“The aircraft carrier will support Chammal operations [in the Middle East] from January to April 2020 before deploying to the Atlantic Ocean and the North Sea,” Macron said in a New Year’s address to the French military.
Operation Chammal is the French component of the U.S.-led anti-IS mission in the Middle East.
Macron said the carrier, named the Charles de Gaulle, will be escorted by a European squadron that will include vessels from Germany, Belgium, the Netherlands, Spain, Portugal, and Greece.
Macron did not give the exact nature of the mission, but French warplanes have joined the fight against IS positions as part of the coalition, and there are some 1,000 French troops in the region.
The Charles de Gaulle also supported operations against IS for a month last year when Western-backed Kurdish forces overran the extremist group’s last stronghold in Syria.
The French president said his country’s forces would remain in the fight against IS, which has claimed responsibility for most of the terror attacks in France during 2015-16 that killed more than 230 people.
Macron said that while the group no longer holds set territory, “its menace remains, in another lurking, more insidious form.”
The anti-IS coalition scored big successes by driving the extremist group from nearly all the territory it gain in 2014 in Iraq and Syria.
But recent events have represented setbacks for the coalition.

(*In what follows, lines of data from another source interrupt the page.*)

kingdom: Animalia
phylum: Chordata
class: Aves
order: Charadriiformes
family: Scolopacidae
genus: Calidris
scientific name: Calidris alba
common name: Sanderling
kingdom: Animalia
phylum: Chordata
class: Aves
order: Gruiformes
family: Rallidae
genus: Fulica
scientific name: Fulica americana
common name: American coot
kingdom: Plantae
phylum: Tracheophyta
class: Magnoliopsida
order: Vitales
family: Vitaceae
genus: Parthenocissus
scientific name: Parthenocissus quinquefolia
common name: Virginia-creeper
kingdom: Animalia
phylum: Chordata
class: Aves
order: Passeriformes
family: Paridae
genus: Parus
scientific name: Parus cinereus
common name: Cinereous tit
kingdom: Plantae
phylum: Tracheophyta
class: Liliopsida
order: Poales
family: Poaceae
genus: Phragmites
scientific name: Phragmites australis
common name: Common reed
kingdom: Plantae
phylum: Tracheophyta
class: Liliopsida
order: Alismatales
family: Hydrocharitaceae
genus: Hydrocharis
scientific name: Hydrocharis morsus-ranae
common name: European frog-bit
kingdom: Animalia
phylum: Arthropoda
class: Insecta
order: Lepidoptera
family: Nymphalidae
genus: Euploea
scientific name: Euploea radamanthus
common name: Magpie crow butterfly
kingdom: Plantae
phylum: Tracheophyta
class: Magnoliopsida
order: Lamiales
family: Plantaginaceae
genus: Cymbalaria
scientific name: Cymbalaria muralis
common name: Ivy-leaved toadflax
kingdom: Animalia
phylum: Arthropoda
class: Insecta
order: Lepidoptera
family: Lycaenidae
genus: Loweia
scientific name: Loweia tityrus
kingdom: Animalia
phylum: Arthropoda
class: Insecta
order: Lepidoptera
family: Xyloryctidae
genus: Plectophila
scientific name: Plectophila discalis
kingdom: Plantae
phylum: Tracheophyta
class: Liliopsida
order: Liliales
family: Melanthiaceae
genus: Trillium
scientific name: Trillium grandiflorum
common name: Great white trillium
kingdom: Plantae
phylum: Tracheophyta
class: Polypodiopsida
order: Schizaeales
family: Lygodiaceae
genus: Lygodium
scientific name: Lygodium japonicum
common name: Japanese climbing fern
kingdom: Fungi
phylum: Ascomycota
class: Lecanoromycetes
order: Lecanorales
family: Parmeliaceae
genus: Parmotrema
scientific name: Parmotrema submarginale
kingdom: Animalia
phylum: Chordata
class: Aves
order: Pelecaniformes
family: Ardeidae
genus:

Turkey invaded northeastern Syria in October to fight the Western-backed Kurdish forces that defeated IS extremists in the region, disrupting final cleanup operations and allowing some IS prisoners held by Kurdish forces to escape.
In Iraq, meanwhile, many coalition troops have pulled out of the country, at least temporarily, following raised tensions between the United States and Iran over the U.S. move to assassinate a top Iranian military commander.